Furthermore, other high societal impact industries are increasingly using machine learning. In particular, the banking and financial services sector now typically uses machine learning in credit risk assessment offer decisions, in order to lower costs by reducing probability of consumer default. However, a troubling trend is now showing up in these targeted models. Rather than making offer decisions on behaviors, credit decisions are being made on characteristics. Traditional credit scoring models compared known credit behaviors of a consumer—such as past late payments—with data that shows how people with the same behaviors performed in meeting credit obligations. However, many banks now purchase predictive analytics products for eligibility determinations, basing decisions on characteristics like store preferences and purchases (FTC Report Reference). While seemingly innocuous, characteristics can serve be highly correlated with protected traits like gender, age, race, or family status. By bringing in characteristics into predictive models, financial services can often make their decision criteria models more accurate as a whole. However, this is often at the expense of people from disadvantaged groups, who may be rejected from an offer even though they have exhibited the exact same behavior as another, thereby setting the individual and group further back. Depending on the circumstance, those companies leveraging characteristics most heavily may end up with more accurate models, giving them an unethical “leg up” on competition.
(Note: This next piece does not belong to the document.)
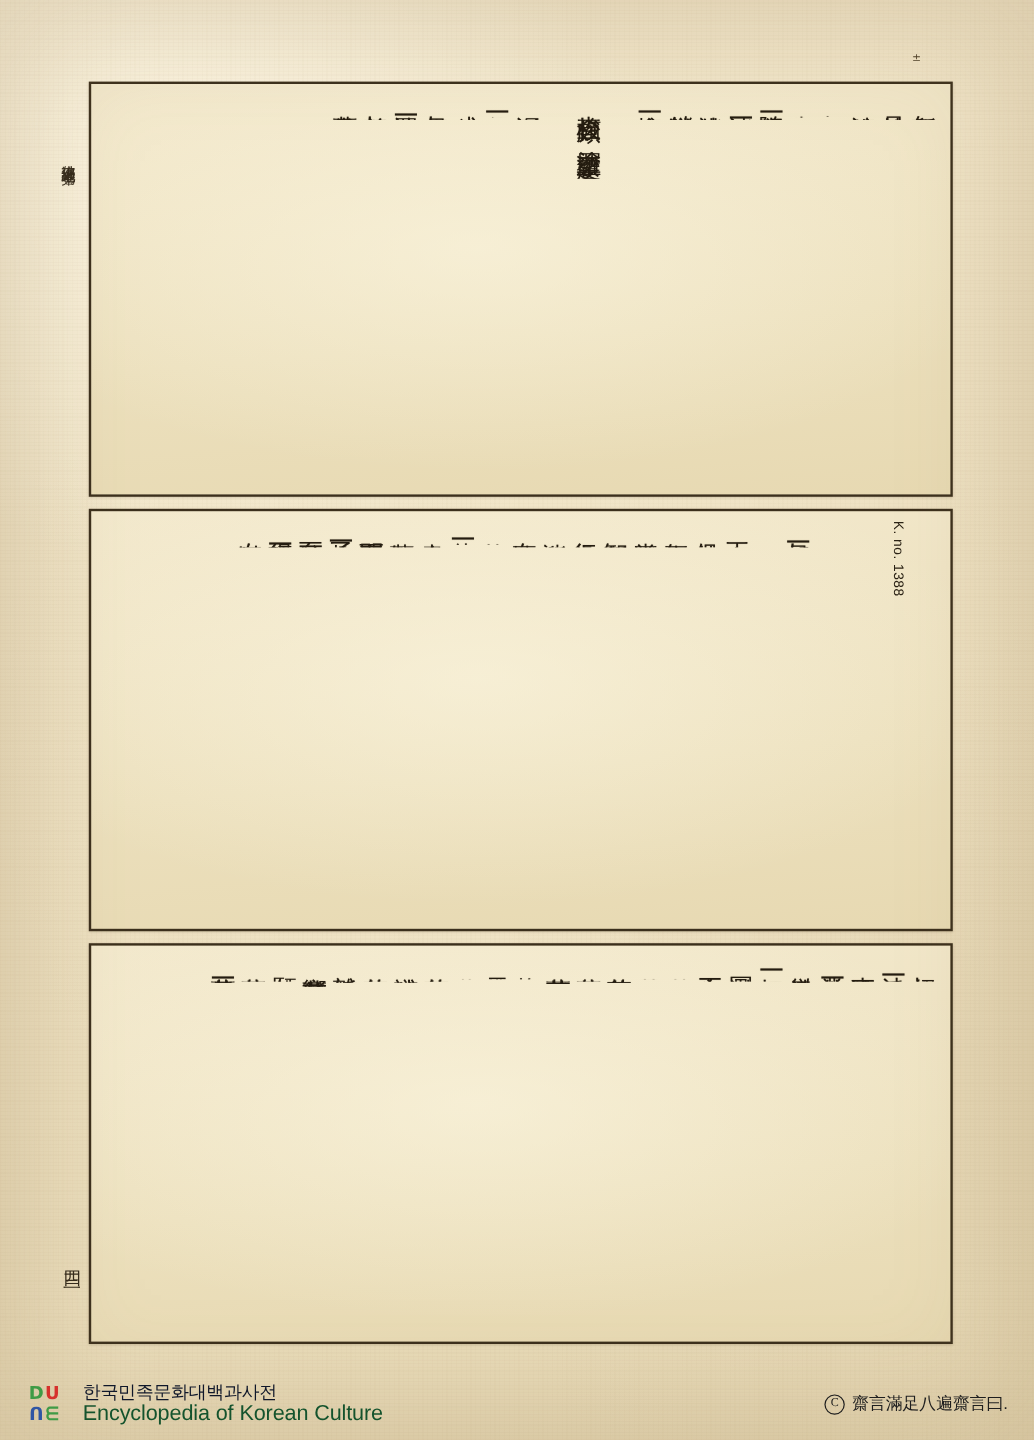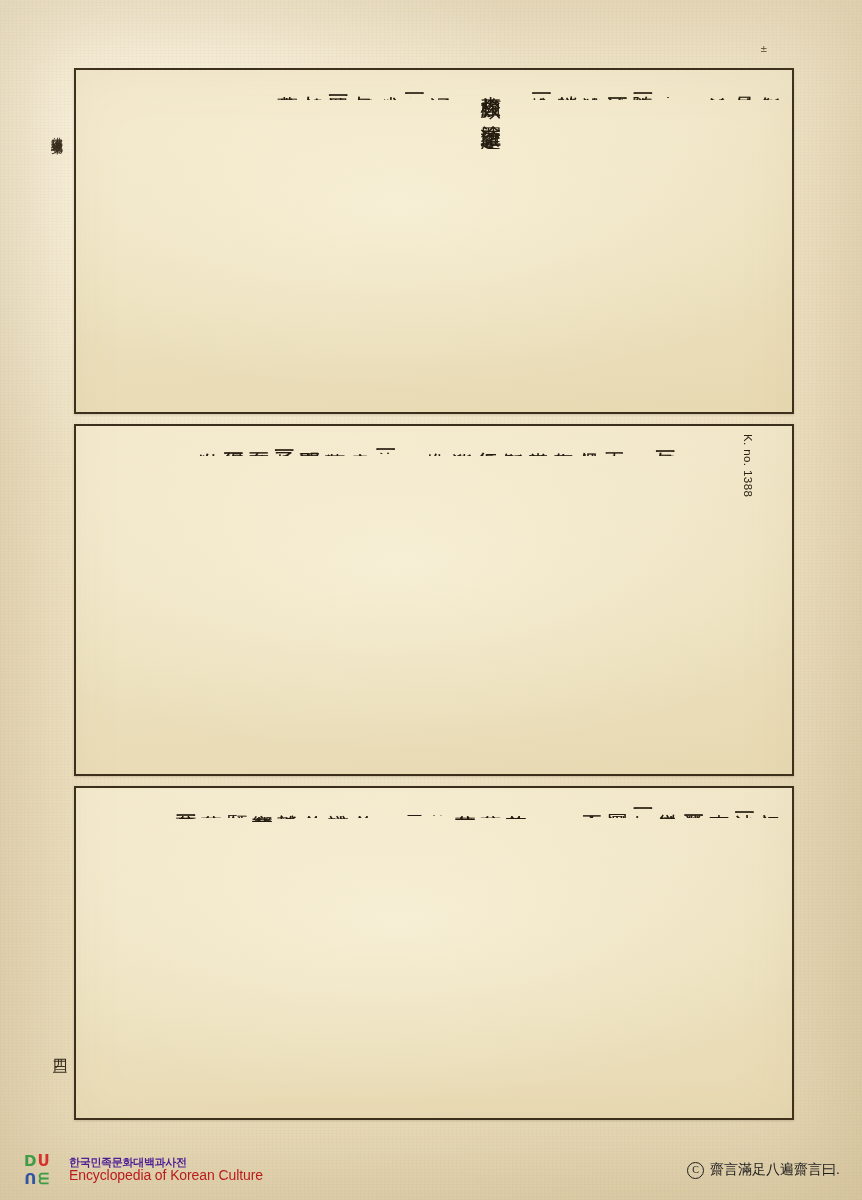"한국민족문화대백과사전" #brand-ko { color: #4c1d95 -> #0f172a; font-size: 11px -> 15px; font-weight: bold -> normal }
However, the complexity of data collection, transformation, and algorithms make these issues very difficult to regulate. Additionally, it is critical to also not stifle innovation. As such, industry experts have recommended adapting existing industry regulation to account for machine learning, rather than creating a set of all-encompassing rules (FTC Report Reference); an approach that fits well within the contextual integrity of existing frameworks. For example, motor vehicle regulation should adapt to AI within self-driving cars (FTC Report Reference). Currently, statutes like the Fair Credit Reporting Act, Equal Credit Opportunity Act, and Title VII prohibit overt discrimination of protected groups. As such, much of the statutory framework already exists, but may need to be strengthened to include characteristic-based exclusion language.
Moreover, the British Information Commissioner’s Office recommends that project teams perform a Privacy Impact Assessment detailing noteworthy data collection, identifying data needs, describing information flows, and identifying privacy risks; all helping to reduce the scope of privacy intrusion. Similarly, I recommend that teams perform an Unintended Outcome Assessment before implementing a targeted advertising campaign or learning-based offer, gathering team project managers and data scientists to brainstorm unintended discriminatory reinforcement consequences and propose mitigating procedures or model updates.